Although, the "We Can Do It!" poster is considered as the actual Rosie the Riveter poster, initially it was just published by Westinghouse Company as a war effort. Rosie is shown wearing a red bandana and blue coveralls in it. This poster was created by artist J. Howard Miller, and became more popular after the war in the 1980s. The original intention of the poster was to boost employee morale. It has been mistakenly called "Rosie the Riveter" poster.
Saturday Evening Post
This poster was widely distributed on Memorial Day, May 29, 1943. It was painted for the cover of the Post. Rosie is shown as eating her lunch in it, with a rivet gun on her lap. She is brawny and has a copy of Mein Kampf (the book by Adolf Hitler) beneath her feet. But, what makes the poster interesting is the perfect arrangement of her red curls, her painted nails, and lipstick. These details show her femininity. The American flag in the background shows her patriotism. The model for this poster was a 19-year-old, Mary Doyle, although she is shown much bigger and sturdier in the poster. The poster became less popular eventually due to very strict copyright issues.
Impact
  • There were barely 1% women in the U.S. aircraft industry before the war. But, in 1943, more than 310,000 women worked in the U.S. aircraft industry.
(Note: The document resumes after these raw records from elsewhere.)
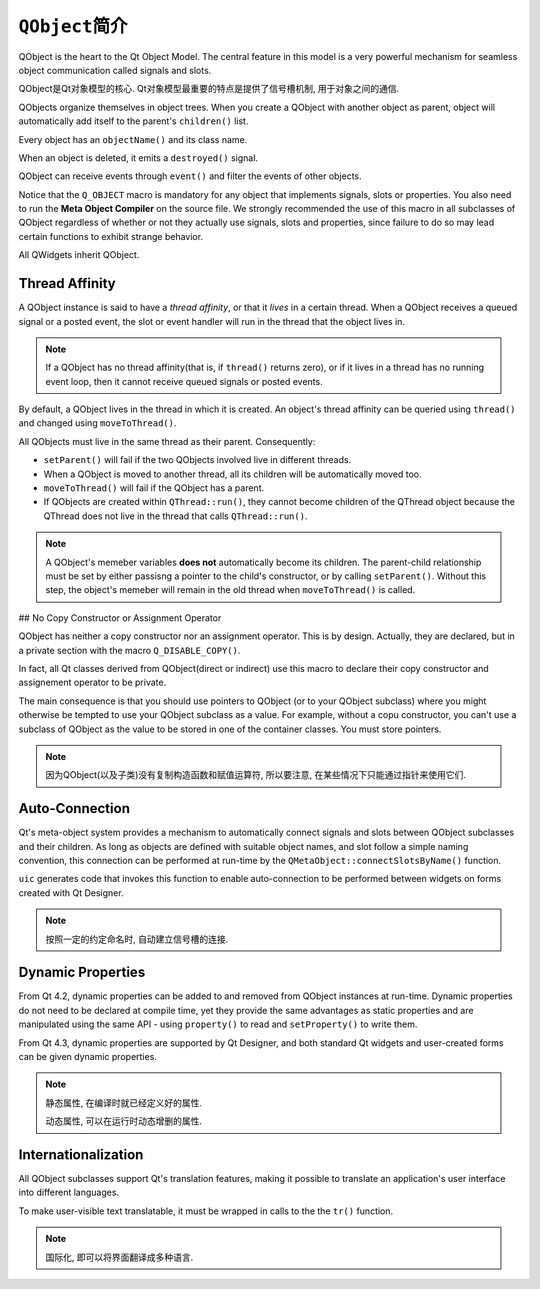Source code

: ``QObject``\ 简介
=================

QObject is the heart to the Qt Object Model. 
The central feature in this model is a very powerful mechanism for seamless object communication called signals and slots.

QObject是Qt对象模型的核心. 
Qt对象模型最重要的特点是提供了信号槽机制, 用于对象之间的通信. 

QObjects organize themselves in object trees. 
When you create a QObject with another object as parent, object will automatically add itself to the parent's ``children()`` list. 

Every object has an ``objectName()`` and its class name.

When an object is deleted,  it emits a ``destroyed()`` signal.

QObject can receive events through ``event()`` and filter the events of other objects.

Notice that the ``Q_OBJECT`` macro is mandatory for any object that implements signals, slots or properties. 
You also need to run the **Meta Object Compiler** on the source file. 
We strongly recommended the use of this macro in all subclasses of QObject regardless of whether or not they actually use signals, slots and properties, 
since failure to do so may lead certain functions to exhibit strange behavior.

All QWidgets inherit QObject. 


Thread Affinity
---------------

A QObject instance is said to have a *thread affinity*\ , or that it *lives* in a certain thread. 
When a QObject receives a queued signal or a posted event, the slot or event handler will run in the thread that the object lives in.

.. note::

    If a QObject has no thread affinity(that is, if ``thread()`` returns zero), or if it lives in a thread has no running event loop, then it cannot receive queued signals or posted events.

By default, a QObject lives in the thread in which it is created. 
An object's thread affinity can be queried using ``thread()`` and changed using ``moveToThread()``\ . 

All QObjects must live in the same thread as their parent. Consequently:

* ``setParent()`` will fail if the two QObjects involved live in different threads.
* When a QObject is moved to another thread, all its children will be automatically moved too.
* ``moveToThread()`` will fail if the QObject has a parent.
* If QObjects are created within ``QThread::run()``\ , they cannot become children of the QThread object because the QThread does not live in the thread that calls ``QThread::run()``\ .

.. note::

    A QObject's memeber variables **does not** automatically become its children. 
    The parent-child relationship must be set by either passisng a pointer to the child's constructor, or by calling ``setParent()``\ .
    Without this step, the object's memeber will remain in the old thread when ``moveToThread()`` is called.


## No Copy Constructor or Assignment Operator

QObject has neither a copy constructor nor an assignment operator. This is by design. 
Actually, they are declared, but in a private section with the macro ``Q_DISABLE_COPY()``\ .

In fact, all Qt classes derived from QObject(direct or indirect) use this macro to declare their copy constructor and assignement operator to be private. 

The main consequence is that you should use pointers to QObject (or to your QObject subclass) where you might otherwise be tempted to use your QObject subclass as a value. 
For example, without a copu constructor, you can't use a subclass of QObject as the value to be stored in one of the container classes. You must store pointers.

.. note::

    因为QObject(以及子类)没有复制构造函数和赋值运算符, 所以要注意, 在某些情况下只能通过指针来使用它们.


Auto-Connection
---------------

Qt's meta-object system provides a mechanism to automatically connect signals and slots between QObject subclasses and their children. 
As long as objects are defined with suitable object names, and slot follow a simple naming convention, this connection can be performed at run-time by the ``QMetaObject::connectSlotsByName()`` function.

``uic`` generates code that invokes this function to enable auto-connection to be performed between widgets on forms created with Qt Designer. 

.. note::

    按照一定的约定命名时, 自动建立信号槽的连接.


Dynamic Properties
------------------

From Qt 4.2, dynamic properties can be added to and removed from QObject instances at run-time. 
Dynamic properties do not need to be declared at compile time, yet they provide the same advantages as static properties and are manipulated using the same API - using ``property()`` to read 
and ``setProperty()`` to write them.

From Qt 4.3, dynamic properties are supported by Qt Designer, and both standard Qt widgets and user-created forms can be given dynamic properties.

.. note::

    静态属性, 在编译时就已经定义好的属性.

    动态属性, 可以在运行时动态增删的属性.


Internationalization
--------------------

All QObject subclasses support Qt's translation features, making it possible to translate an application's user interface into different languages.

To make user-visible text translatable, it must be wrapped in calls to the the ``tr()`` function.

.. note::

    国际化, 即可以将界面翻译成多种语言.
They made almost 65% of the industry's total workforce.
  • The Women's Auxiliary Army Corps was established by the Congress in May 1942. It got full military status later, as it was upgraded to the Women's Army Corps.
  • The members were known as WACs. More than 100,000 WACs and 6,000 female officers worked in over 200 combat operations by 1945.
  • The members of Women Accepted for Volunteer Emergency Service (WAVES) provided stateside support in the Navy. The Coast Guard and Marine Corps also had female volunteers, albeit in smaller numbers.
  • The Women's Airforce Service Pilots, or WASPs, also played a major role in war efforts. They became the first women to fly an American military aircraft.
  • They freed thousands of male US pilots and ferried planes from factories to bases. They helped in the transportation of cargo and recorded more than 60 million miles in flight distances.
  • More than 1,000 WASPs served, and 38 of them lost their lives during the war. Unfortunately, they were granted no military honors or benefits until 1977.
Interesting Facts
  • Geraldine Doyle, the real-life model of the "We Can Do It!" poster, did not know about it until 1984, when she saw it in the Modern Maturity magazine.
  • A drama film 'Rosie the Riveter' was released in the year 1944.
  • The Life and Times of Rosie the Riveter was a documentary film released in 1980 to describe the journey of women into men's jobs.
  • There is restaurant named after Rosie as a tribute to the ship Carnival Valor.

The most important message that Rosie gave the world was that women can do the so-called "manly" work as efficiently as men can do. It also changed the social norms, as the work was looked upon with dignity. There was more acceptance from the husbands and families too. Although some women got back to their domestic chores after the war, there were many who still continued to work.